Work task:
Reproduce the extracted text of every row below word for word, leaving the pictures out of your answer.

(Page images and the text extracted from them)
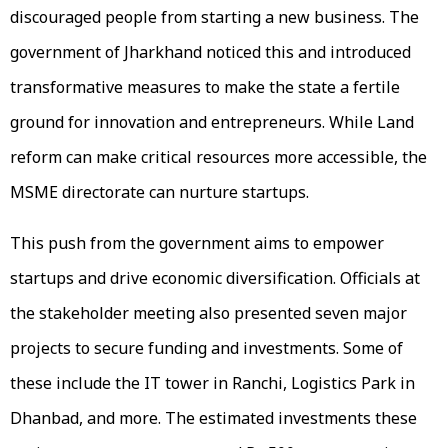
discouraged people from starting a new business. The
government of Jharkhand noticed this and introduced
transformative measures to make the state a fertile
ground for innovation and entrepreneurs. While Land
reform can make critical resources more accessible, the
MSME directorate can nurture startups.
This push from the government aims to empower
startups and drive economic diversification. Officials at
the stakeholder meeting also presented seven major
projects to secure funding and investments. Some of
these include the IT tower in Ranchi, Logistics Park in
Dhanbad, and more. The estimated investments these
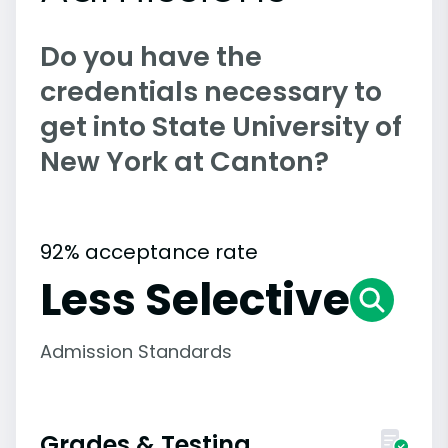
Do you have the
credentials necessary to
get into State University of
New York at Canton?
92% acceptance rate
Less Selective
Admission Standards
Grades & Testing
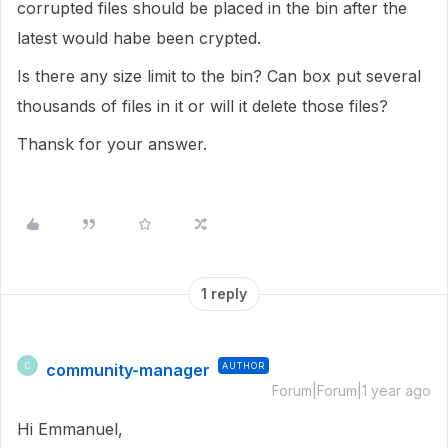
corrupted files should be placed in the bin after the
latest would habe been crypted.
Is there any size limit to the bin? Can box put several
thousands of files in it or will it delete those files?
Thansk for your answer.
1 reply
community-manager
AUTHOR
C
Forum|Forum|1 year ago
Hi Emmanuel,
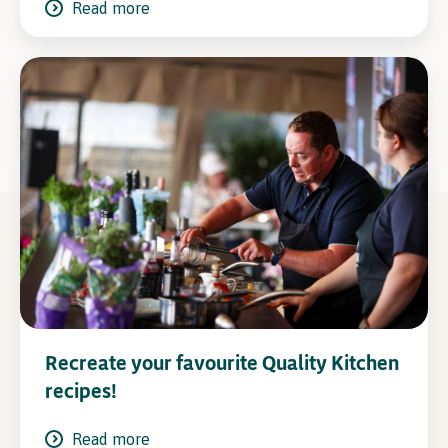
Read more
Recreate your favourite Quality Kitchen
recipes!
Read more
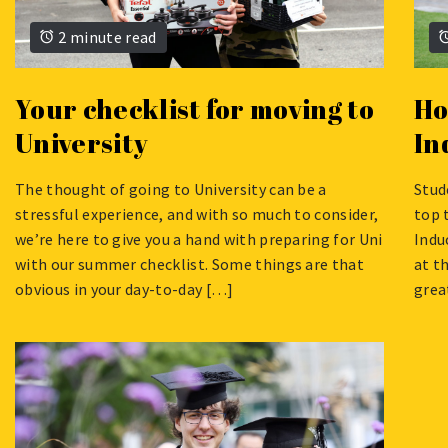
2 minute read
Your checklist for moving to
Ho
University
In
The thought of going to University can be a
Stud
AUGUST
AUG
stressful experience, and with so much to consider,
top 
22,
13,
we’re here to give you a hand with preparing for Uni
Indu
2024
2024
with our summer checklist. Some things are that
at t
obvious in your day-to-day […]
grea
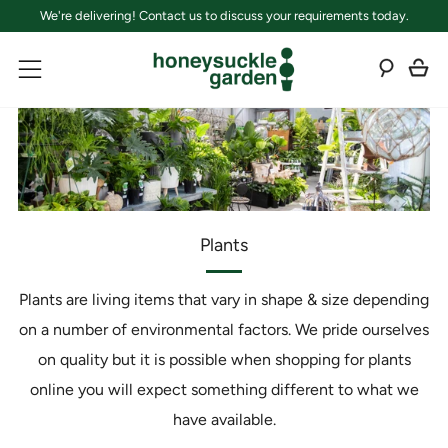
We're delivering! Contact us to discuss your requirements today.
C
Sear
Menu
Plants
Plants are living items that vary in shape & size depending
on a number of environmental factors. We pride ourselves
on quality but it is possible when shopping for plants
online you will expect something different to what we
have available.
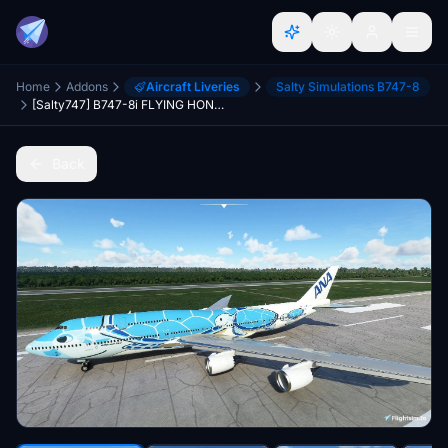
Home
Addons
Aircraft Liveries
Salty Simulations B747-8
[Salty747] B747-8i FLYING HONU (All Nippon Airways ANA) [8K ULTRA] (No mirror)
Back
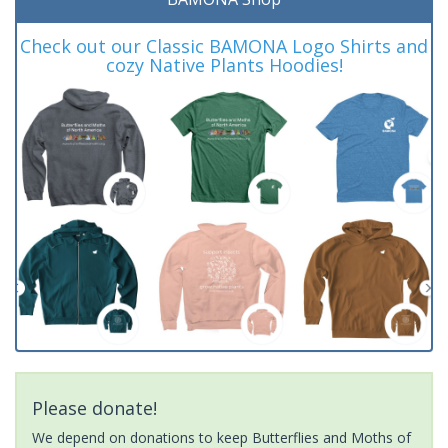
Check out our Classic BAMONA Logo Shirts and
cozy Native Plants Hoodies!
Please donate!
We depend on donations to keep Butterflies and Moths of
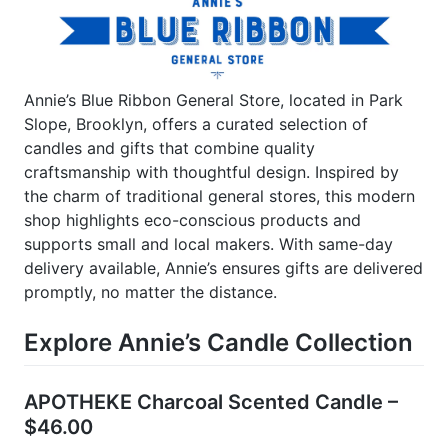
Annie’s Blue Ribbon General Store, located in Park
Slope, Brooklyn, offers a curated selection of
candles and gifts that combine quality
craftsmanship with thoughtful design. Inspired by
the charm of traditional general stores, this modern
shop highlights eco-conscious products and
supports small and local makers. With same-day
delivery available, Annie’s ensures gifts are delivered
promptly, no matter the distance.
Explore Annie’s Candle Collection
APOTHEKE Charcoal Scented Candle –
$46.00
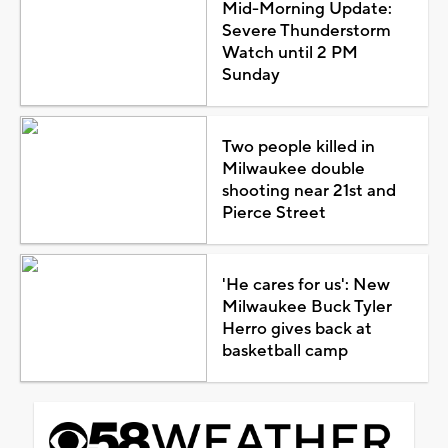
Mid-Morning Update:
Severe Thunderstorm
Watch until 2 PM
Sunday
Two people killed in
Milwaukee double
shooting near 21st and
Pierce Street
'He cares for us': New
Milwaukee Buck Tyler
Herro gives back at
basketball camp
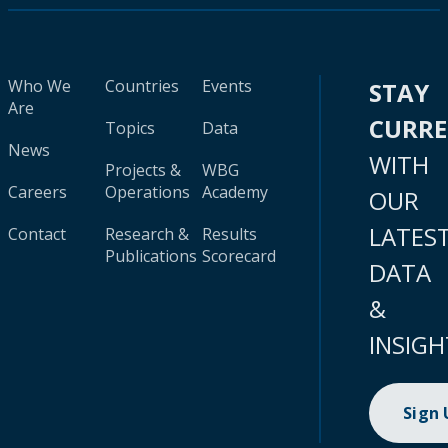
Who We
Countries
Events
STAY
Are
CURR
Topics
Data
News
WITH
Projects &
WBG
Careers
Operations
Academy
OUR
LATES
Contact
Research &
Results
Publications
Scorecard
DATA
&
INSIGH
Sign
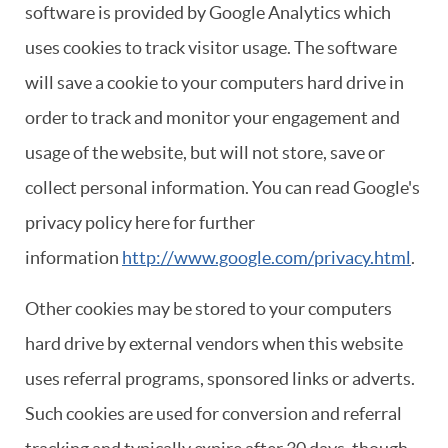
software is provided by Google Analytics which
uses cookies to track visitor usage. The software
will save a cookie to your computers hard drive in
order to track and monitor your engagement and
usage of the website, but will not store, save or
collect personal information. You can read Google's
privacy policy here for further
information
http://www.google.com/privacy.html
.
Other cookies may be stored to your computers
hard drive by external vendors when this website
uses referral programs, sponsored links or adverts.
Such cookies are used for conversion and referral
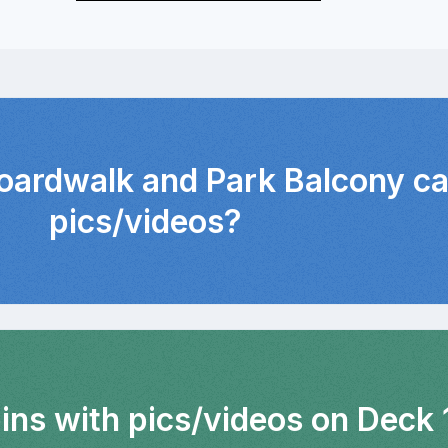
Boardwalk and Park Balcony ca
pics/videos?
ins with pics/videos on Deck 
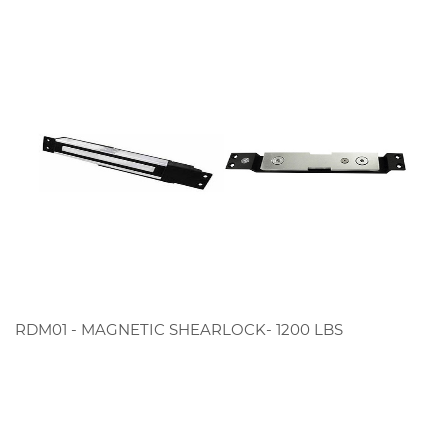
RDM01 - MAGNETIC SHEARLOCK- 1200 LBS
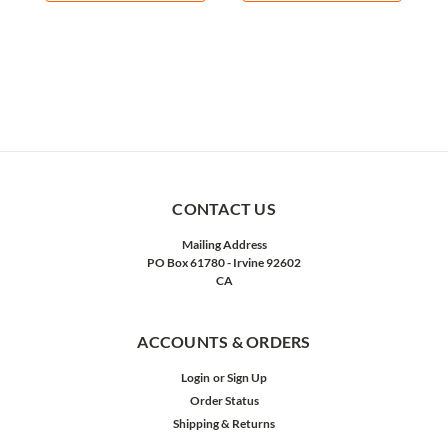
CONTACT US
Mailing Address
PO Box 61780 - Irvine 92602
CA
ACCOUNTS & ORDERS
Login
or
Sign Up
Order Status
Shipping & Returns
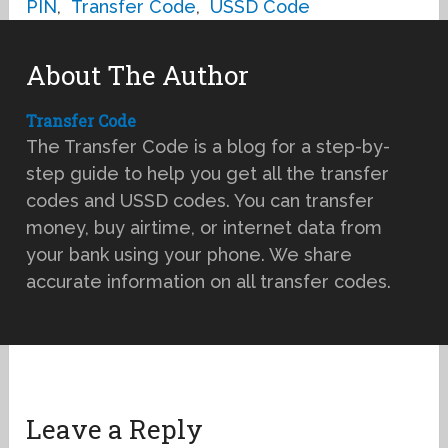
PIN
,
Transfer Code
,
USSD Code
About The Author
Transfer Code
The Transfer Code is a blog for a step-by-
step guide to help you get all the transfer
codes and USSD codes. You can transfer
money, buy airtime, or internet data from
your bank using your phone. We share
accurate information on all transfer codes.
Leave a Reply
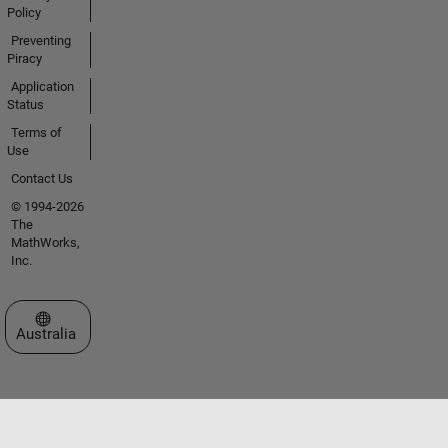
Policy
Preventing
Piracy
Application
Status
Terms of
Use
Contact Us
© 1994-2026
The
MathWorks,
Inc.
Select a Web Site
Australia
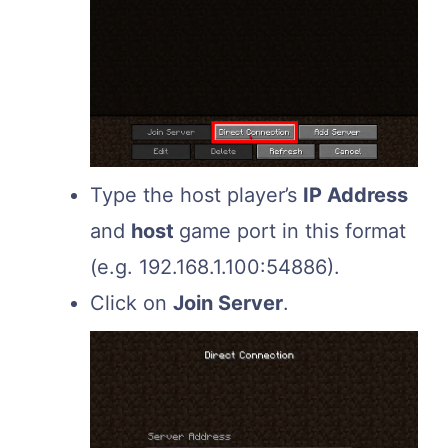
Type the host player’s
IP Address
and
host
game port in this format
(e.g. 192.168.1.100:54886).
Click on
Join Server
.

Answer box:
discouraged people from starting a new business. The
government of Jharkhand noticed this and introduced
transformative measures to make the state a fertile
ground for innovation and entrepreneurs. While Land
reform can make critical resources more accessible, the
MSME directorate can nurture startups.
This push from the government aims to empower
startups and drive economic diversification. Officials at
the stakeholder meeting also presented seven major
projects to secure funding and investments. Some of
these include the IT tower in Ranchi, Logistics Park in
Dhanbad, and more. The estimated investments these
Do you have the
credentials necessary to
get into State University of
New York at Canton?
92% acceptance rate
Less Selective
Admission Standards
Grades & Testing
corrupted files should be placed in the bin after the
latest would habe been crypted.
Is there any size limit to the bin? Can box put several
thousands of files in it or will it delete those files?
Thansk for your answer.
1 reply
community-manager
AUTHOR
C
Forum|Forum|1 year ago
Hi Emmanuel,
Read more
Recreate your favourite Quality Kitchen
recipes!
Read more
2 minute read
Your checklist for moving to
Ho
University
In
The thought of going to University can be a
Stud
AUGUST
AUG
stressful experience, and with so much to consider,
top 
22,
13,
we’re here to give you a hand with preparing for Uni
Indu
2024
2024
with our summer checklist. Some things are that
at t
obvious in your day-to-day […]
grea
We're delivering! Contact us to discuss your requirements today.
C
Sear
Menu
Plants
Plants are living items that vary in shape & size depending
on a number of environmental factors. We pride ourselves
on quality but it is possible when shopping for plants
online you will expect something different to what we
have available.
Home
Addons
Aircraft Liveries
Salty Simulations B747-8
[Salty747] B747-8i FLYING HONU (All Nippon Airways ANA) [8K ULTRA] (No mirror)
Back
Check out our Classic BAMONA Logo Shirts and
cozy Native Plants Hoodies!
Please donate!
We depend on donations to keep Butterflies and Moths of
Annie’s Blue Ribbon General Store, located in Park
Slope, Brooklyn, offers a curated selection of
candles and gifts that combine quality
craftsmanship with thoughtful design. Inspired by
the charm of traditional general stores, this modern
shop highlights eco-conscious products and
supports small and local makers. With same-day
delivery available, Annie’s ensures gifts are delivered
promptly, no matter the distance.
Explore Annie’s Candle Collection
APOTHEKE Charcoal Scented Candle –
$46.00
Mid-Morning Update:
Severe Thunderstorm
Watch until 2 PM
Sunday
Two people killed in
Milwaukee double
shooting near 21st and
Pierce Street
'He cares for us': New
Milwaukee Buck Tyler
Herro gives back at
basketball camp
Who We
Countries
Events
STAY
Are
CURR
Topics
Data
News
WITH
Projects &
WBG
Careers
Operations
Academy
OUR
LATES
Contact
Research &
Results
Publications
Scorecard
DATA
&
INSIGH
Sign
software is provided by Google Analytics which
uses cookies to track visitor usage. The software
will save a cookie to your computers hard drive in
order to track and monitor your engagement and
usage of the website, but will not store, save or
collect personal information. You can read Google's
privacy policy here for further
information
http://www.google.com/privacy.html
.
Other cookies may be stored to your computers
hard drive by external vendors when this website
uses referral programs, sponsored links or adverts.
Such cookies are used for conversion and referral
Boardwalk and Park Balcony ca
pics/videos?
ins with pics/videos on Deck 
RDM01 - MAGNETIC SHEARLOCK- 1200 LBS
CONTACT US
Mailing Address
PO Box 61780 - Irvine 92602
CA
ACCOUNTS & ORDERS
Login
or
Sign Up
Order Status
Shipping & Returns
PIN
,
Transfer Code
,
USSD Code
About The Author
Transfer Code
The Transfer Code is a blog for a step-by-
step guide to help you get all the transfer
codes and USSD codes. You can transfer
money, buy airtime, or internet data from
your bank using your phone. We share
accurate information on all transfer codes.
Leave a Reply
Policy
Preventing
Piracy
Application
Status
Terms of
Use
Contact Us
© 1994-2026
The
MathWorks,
Inc.
Select a Web Site
Australia
Type the host player’s
IP Address
and
host
game port in this format
(e.g. 192.168.1.100:54886).
Click on
Join Server
.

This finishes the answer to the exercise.